Venus is now the 10th-ranked American woman at 133, behind 9 other players:
12 Serena Williams
38 Christina Mchale
59 Vania King
68 Bethanie Mattek-sands
83 Irina Falconi
86 Sloane Stephens
113 Varvara Lepchenko
117 Jamie Hampton
122 Alison Riske
(current rankings for 2/8/12 courtesy of the WTA)
You see where I’m going with this, right?
A healthy Venus easily makes the team via direct entry. A slightly injured/sick Venus, who is otherwise in decent playing condition when healthy, has a claim to be placed on the team based on past performances. Does a chronically-ill Venus, at the tail end of her career and who may or may not be fully-healthy at the entry deadline, warrant placement on the team over higher-ranked players?

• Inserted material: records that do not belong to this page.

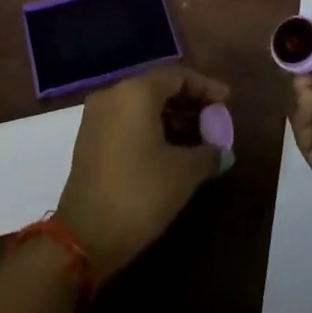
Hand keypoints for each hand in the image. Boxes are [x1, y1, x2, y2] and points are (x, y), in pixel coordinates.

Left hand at [55, 65, 228, 278]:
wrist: (85, 236)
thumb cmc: (140, 194)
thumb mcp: (183, 174)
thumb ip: (209, 154)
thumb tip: (223, 152)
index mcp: (135, 92)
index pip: (176, 76)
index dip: (205, 87)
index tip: (227, 101)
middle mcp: (112, 94)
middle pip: (157, 87)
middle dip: (189, 102)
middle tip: (214, 120)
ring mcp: (97, 117)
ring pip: (141, 105)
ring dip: (170, 117)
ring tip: (198, 137)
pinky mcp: (89, 139)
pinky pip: (127, 121)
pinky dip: (150, 127)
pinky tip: (170, 149)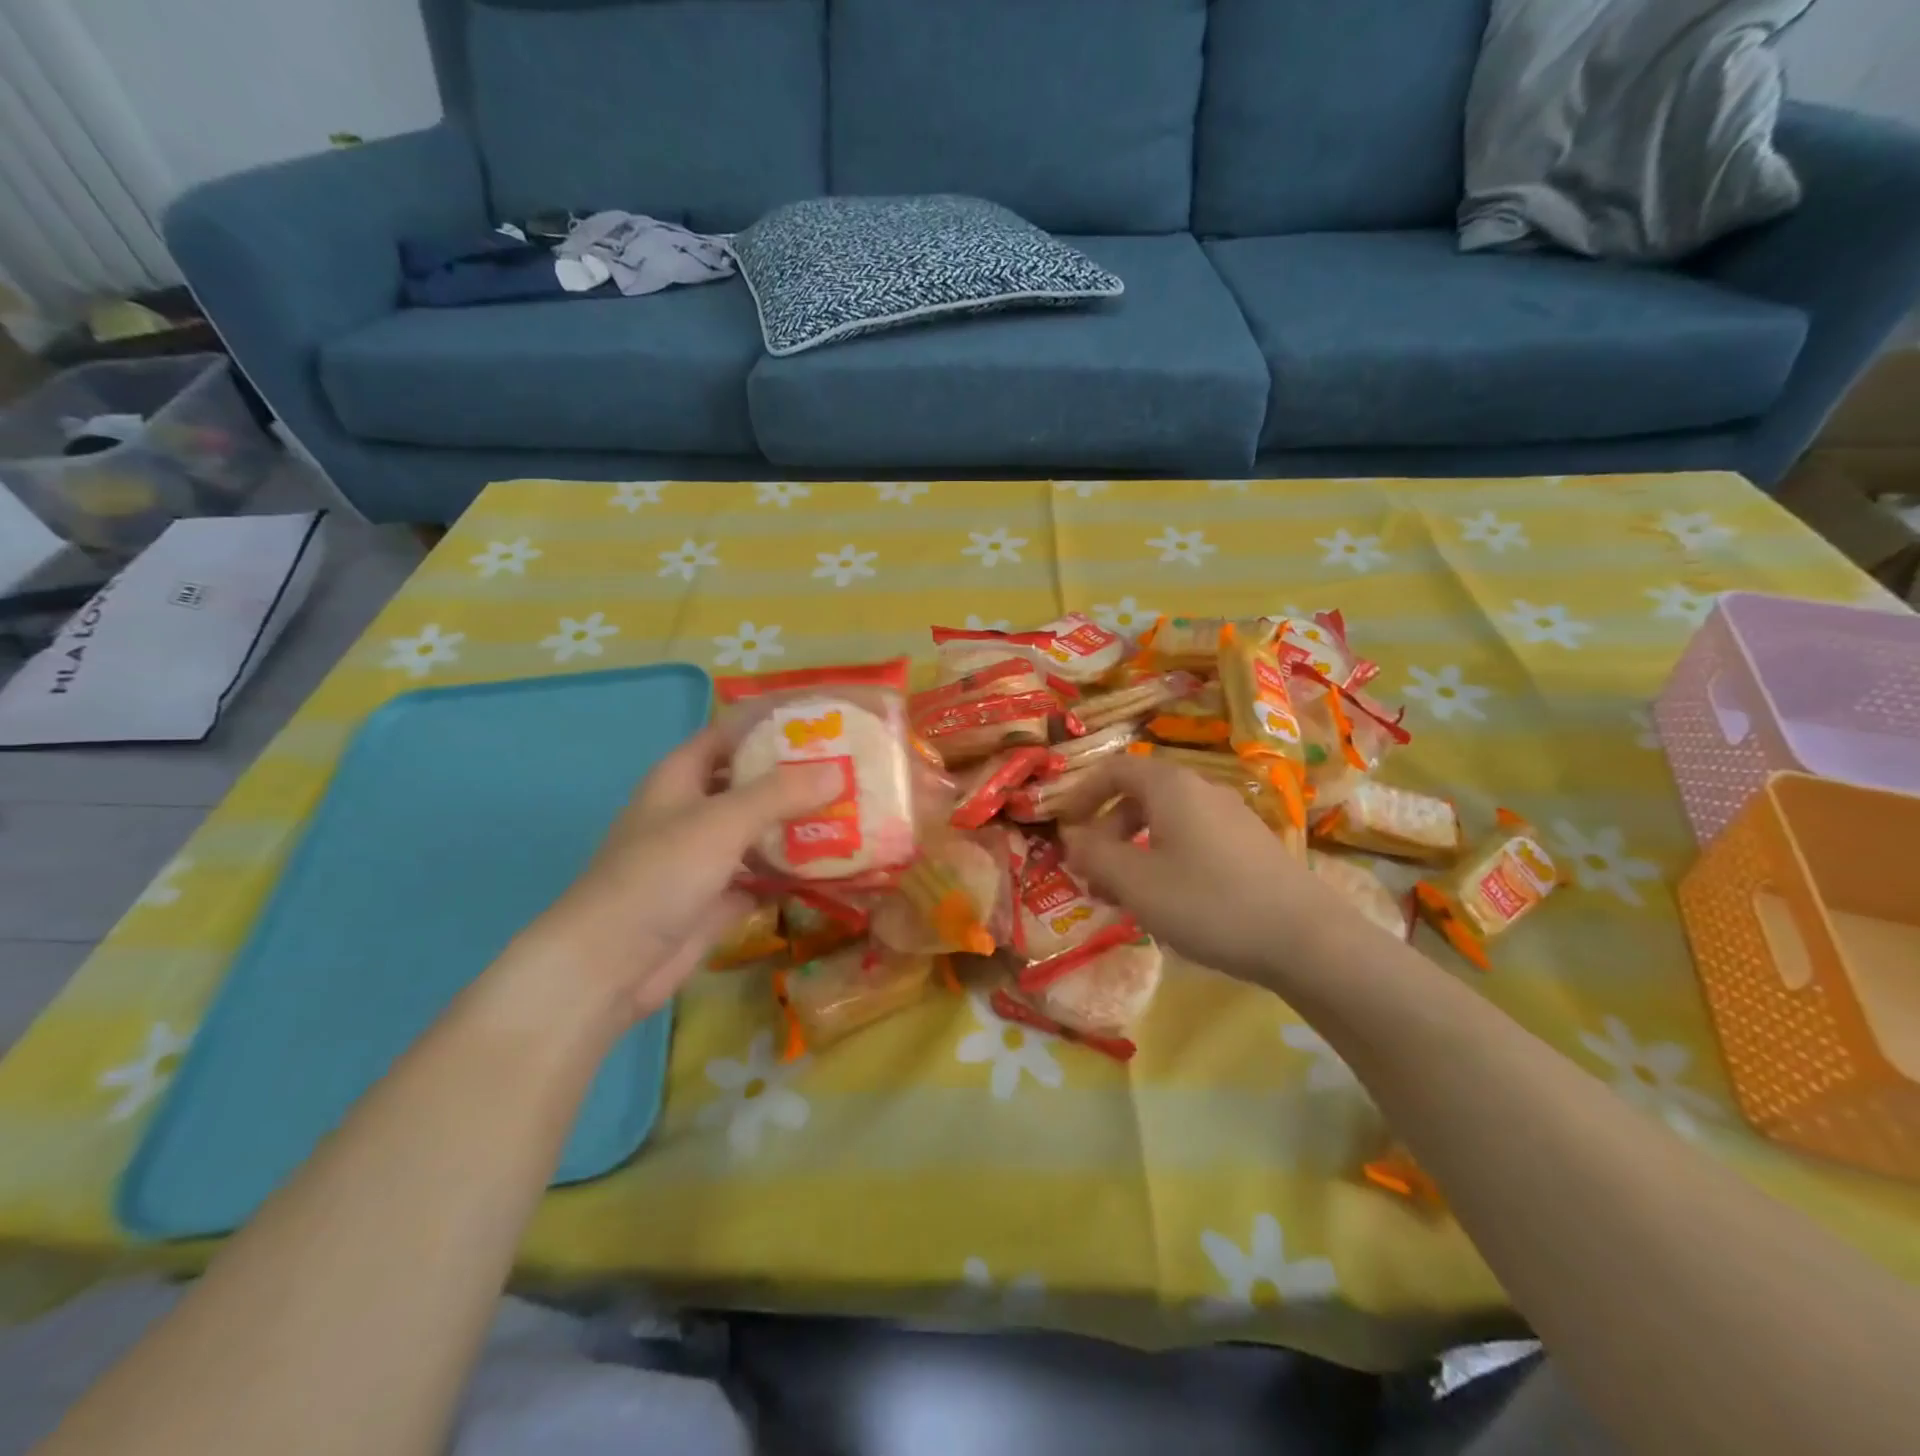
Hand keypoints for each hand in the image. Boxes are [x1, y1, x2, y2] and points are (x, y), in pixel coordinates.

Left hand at [506, 727, 839, 1023]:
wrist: (611, 964)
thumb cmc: (659, 874)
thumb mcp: (722, 821)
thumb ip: (780, 793)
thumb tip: (837, 770)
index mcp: (682, 777)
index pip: (729, 734)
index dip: (770, 724)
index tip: (822, 720)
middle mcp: (694, 810)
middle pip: (751, 782)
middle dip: (796, 776)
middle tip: (851, 769)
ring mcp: (706, 857)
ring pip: (760, 830)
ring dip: (799, 825)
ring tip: (853, 812)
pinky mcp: (718, 897)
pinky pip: (764, 875)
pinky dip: (793, 871)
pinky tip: (835, 866)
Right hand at [1059, 756, 1333, 982]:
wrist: (1304, 939)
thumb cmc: (1208, 902)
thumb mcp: (1136, 882)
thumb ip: (1095, 856)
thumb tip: (1073, 839)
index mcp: (1171, 787)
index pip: (1115, 769)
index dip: (1081, 793)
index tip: (1064, 826)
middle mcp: (1202, 790)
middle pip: (1139, 798)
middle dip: (1107, 832)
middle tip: (1092, 874)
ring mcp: (1232, 817)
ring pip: (1166, 824)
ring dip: (1133, 852)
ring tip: (1122, 897)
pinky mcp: (1250, 847)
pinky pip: (1192, 841)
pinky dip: (1165, 861)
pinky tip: (1167, 903)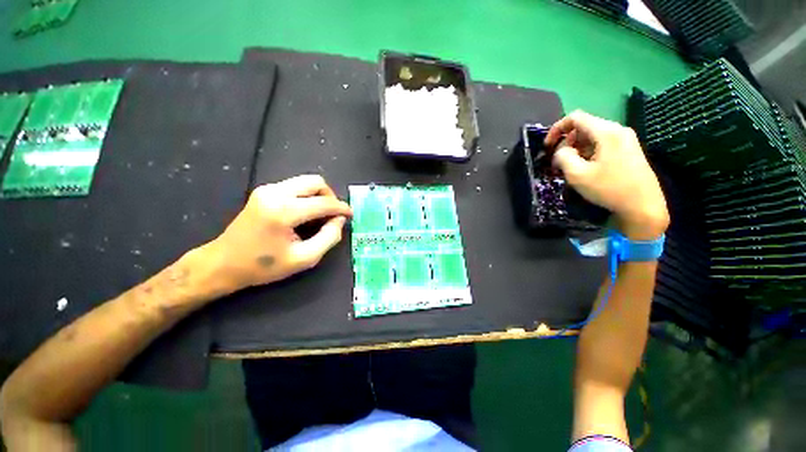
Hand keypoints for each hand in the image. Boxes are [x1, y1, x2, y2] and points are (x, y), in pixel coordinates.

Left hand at [205, 175, 351, 292]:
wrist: (226, 262)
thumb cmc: (262, 267)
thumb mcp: (300, 260)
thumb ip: (326, 239)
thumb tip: (339, 221)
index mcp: (284, 211)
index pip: (322, 202)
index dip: (341, 208)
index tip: (351, 215)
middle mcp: (276, 192)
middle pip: (314, 181)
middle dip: (329, 196)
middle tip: (333, 215)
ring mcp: (267, 189)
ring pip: (302, 181)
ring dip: (315, 195)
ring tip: (317, 216)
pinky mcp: (261, 191)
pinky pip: (290, 187)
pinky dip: (301, 196)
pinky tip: (300, 215)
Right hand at [545, 110, 668, 239]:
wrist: (646, 209)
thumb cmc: (613, 191)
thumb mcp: (580, 177)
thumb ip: (564, 158)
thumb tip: (562, 152)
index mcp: (605, 130)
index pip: (575, 117)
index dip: (558, 128)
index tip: (549, 146)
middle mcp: (618, 128)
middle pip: (587, 125)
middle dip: (571, 140)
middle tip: (564, 160)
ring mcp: (629, 139)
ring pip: (599, 134)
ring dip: (584, 146)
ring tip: (579, 166)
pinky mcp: (634, 150)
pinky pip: (610, 143)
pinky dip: (597, 150)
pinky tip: (596, 168)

If this ranking order holds true into the year, Bethanie could very well be the Lisa Raymond of this year’s Olympics. That is, IF Mary Jo decides to name Venus to the Olympic team. And it’s certainly not a “gimme” for Venus. Even if she ups her schedule to help improve her ranking, it is virtually impossible for her to gain direct entry because of how the rankings are calculated (past 52 weeks/16 tournaments).
If there are already 4 women who have qualified for singles entry, and the remaining two spots are taken by Liezel Huber and Lisa Raymond, the reigning US Open champions, Venus will not be going to this Olympics. She will miss her last chance to achieve Olympic glory, at the place where she has one of the 5 of her 7 Grand Slam titles: the All-England Club, Wimbledon.
There is still a lot of time between now and the entry deadline, but it doesn’t look good on many fronts. I love Venus and all that she has done for American tennis and women’s tennis in general. But I certainly hope that neither Christina, Vania, nor Bethanie get screwed over in order to give Venus one last (and very long) shot at Olympic gold.